When the pain subsides (and it may take some time), you should add a stretching and strengthening exercise program for full range of motion in the hip and knee joints. Start with gentle isometrics such as tightening the quads to straighten the knee. Proceed to wall slides in which you straighten your leg against a wall while lying down and moving forward until a gentle stretch is felt. Finally, stand with your leg extended and supported on a table (or similar object at a comfortable height) and lean forward from your hips
All stretches should be performed slowly and held 15 to 30 seconds for three to five repetitions. Strengthening is also essential for full recovery and can be accomplished with hamstring curls. Start with 60% of normal maximum weight (for one repetition) and work up to three sets of 10. Add weight when this becomes too easy.
Carol Hamilton Zehnacker, PT
My experience has been that people rupture a hamstring muscle on the functionally shorter leg (and quads on the longer leg). If there is no history of fracture in the leg to cause the leg length difference, you might check for a lumbo-pelvic dysfunction as well.
Mitchell Goldflies, MD
Post-Marathon Pain One Month Out
Last year I ran my first marathon and about halfway through the race I began to feel pain in the groin at the point where my thigh meets my torso. The pain did not get much worse, but it didn't go away. It continued to hurt a month or two afterwards (most noticeably while running) and sometimes seemed to travel to the hip joint on my right side. What can I do to stop this pain from returning when I train for my next marathon?
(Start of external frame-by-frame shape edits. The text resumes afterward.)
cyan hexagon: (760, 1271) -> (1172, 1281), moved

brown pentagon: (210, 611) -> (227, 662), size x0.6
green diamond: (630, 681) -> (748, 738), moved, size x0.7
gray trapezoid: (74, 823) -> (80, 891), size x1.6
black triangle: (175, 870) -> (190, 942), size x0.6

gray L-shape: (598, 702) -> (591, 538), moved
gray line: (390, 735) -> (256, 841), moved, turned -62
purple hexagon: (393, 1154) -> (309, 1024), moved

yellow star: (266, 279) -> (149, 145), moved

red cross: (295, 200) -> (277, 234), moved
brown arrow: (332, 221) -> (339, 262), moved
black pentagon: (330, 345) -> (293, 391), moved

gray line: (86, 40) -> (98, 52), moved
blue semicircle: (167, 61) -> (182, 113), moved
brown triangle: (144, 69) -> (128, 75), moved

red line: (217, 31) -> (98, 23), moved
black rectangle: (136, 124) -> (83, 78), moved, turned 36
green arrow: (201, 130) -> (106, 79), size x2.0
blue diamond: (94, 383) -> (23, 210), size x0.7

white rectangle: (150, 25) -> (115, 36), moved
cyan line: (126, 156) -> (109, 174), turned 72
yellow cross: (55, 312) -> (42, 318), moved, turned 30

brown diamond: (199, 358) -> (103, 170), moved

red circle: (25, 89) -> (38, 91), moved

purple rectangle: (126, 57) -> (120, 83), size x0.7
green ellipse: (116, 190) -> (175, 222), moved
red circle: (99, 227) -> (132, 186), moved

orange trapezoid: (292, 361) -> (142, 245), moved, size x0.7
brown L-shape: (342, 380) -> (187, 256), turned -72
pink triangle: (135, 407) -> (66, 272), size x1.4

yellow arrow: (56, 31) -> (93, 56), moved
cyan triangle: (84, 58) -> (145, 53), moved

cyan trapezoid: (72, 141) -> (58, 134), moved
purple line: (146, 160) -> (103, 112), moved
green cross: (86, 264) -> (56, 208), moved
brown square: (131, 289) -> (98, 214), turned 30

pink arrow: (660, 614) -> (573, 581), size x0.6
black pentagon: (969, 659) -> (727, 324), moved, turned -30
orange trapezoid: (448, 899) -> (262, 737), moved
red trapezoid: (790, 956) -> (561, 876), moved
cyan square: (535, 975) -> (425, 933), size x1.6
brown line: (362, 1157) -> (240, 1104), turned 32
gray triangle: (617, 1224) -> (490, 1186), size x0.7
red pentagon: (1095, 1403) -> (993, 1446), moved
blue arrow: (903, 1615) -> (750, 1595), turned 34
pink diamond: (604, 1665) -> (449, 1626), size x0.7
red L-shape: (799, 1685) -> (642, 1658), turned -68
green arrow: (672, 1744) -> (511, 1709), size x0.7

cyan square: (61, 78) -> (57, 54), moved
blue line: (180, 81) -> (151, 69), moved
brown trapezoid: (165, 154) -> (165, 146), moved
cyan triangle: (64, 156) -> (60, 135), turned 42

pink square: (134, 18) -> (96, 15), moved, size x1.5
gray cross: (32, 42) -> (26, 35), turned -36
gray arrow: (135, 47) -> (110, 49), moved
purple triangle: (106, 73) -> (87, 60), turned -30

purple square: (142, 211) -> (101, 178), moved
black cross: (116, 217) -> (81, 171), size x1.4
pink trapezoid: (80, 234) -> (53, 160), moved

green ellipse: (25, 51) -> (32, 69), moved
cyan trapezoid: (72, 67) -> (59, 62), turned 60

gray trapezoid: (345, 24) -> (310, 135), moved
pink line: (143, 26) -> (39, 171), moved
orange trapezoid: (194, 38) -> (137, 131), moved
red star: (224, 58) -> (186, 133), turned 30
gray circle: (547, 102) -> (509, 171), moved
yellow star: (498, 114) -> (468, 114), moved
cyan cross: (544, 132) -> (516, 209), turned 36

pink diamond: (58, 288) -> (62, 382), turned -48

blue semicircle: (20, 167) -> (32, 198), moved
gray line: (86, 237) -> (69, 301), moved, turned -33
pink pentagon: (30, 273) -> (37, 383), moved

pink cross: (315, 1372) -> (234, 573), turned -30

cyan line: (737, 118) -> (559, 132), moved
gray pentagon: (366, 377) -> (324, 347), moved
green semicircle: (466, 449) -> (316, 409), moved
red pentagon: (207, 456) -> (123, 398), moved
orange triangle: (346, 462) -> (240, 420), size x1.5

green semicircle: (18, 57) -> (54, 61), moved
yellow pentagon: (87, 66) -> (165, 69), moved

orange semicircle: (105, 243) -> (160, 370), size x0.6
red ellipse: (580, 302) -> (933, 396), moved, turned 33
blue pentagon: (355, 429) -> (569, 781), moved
Many different conditions can contribute to pain in this region, including stress fracture, iliopsoas irritation and sacroiliac joint dysfunction. Therefore, an accurate diagnosis by a sports medicine doctor is very important. One likely possibility is that you have irritated either the rectus femoris tendon or one of the surrounding bursae (protective fluid sac). If so, I would suggest icing to help control the pain and swelling; 20 minutes on followed by 30 minutes off, repeating as often as needed. A non-steroidal anti-inflammatory medication such as ibuprofen can also help to control any related inflammation and pain.
Next, you may need to modify how you are training. Your body needs variety to continue to improve fitness levels and to prevent overuse injuries. Vary your distances, speed, terrain and time on a regular basis. It's far too easy to get into the rut of simply piling on the miles as you train for a marathon.
Don't neglect stretching. Even though research hasn't confirmed its benefits, most experts believe stretching is vitally important to prevent injury or recover from one. Because the rectus femoris (one of the quadricep muscles) flexes the hip and extends the knee, in order to stretch it effectively, you must oppose its actions at both of the joints—that is, flex the knee while extending the hip. This stretch can be performed while standing, lying on your stomach, or lying on your side.
Avoid common mistakes with this stretch by keeping the pelvis tucked under, knees close together and a “neutral” back (no arching). Grasp the lower leg and pull your heel towards the buttock until a strong pull is felt along the front of the thigh. Be sure to keep your knees side by side. Hold for 20 to 30 seconds and repeat three to five times daily. If this preventive stretching program fails, see a sports professional at the earliest sign of a return of the pain to get an accurate diagnosis.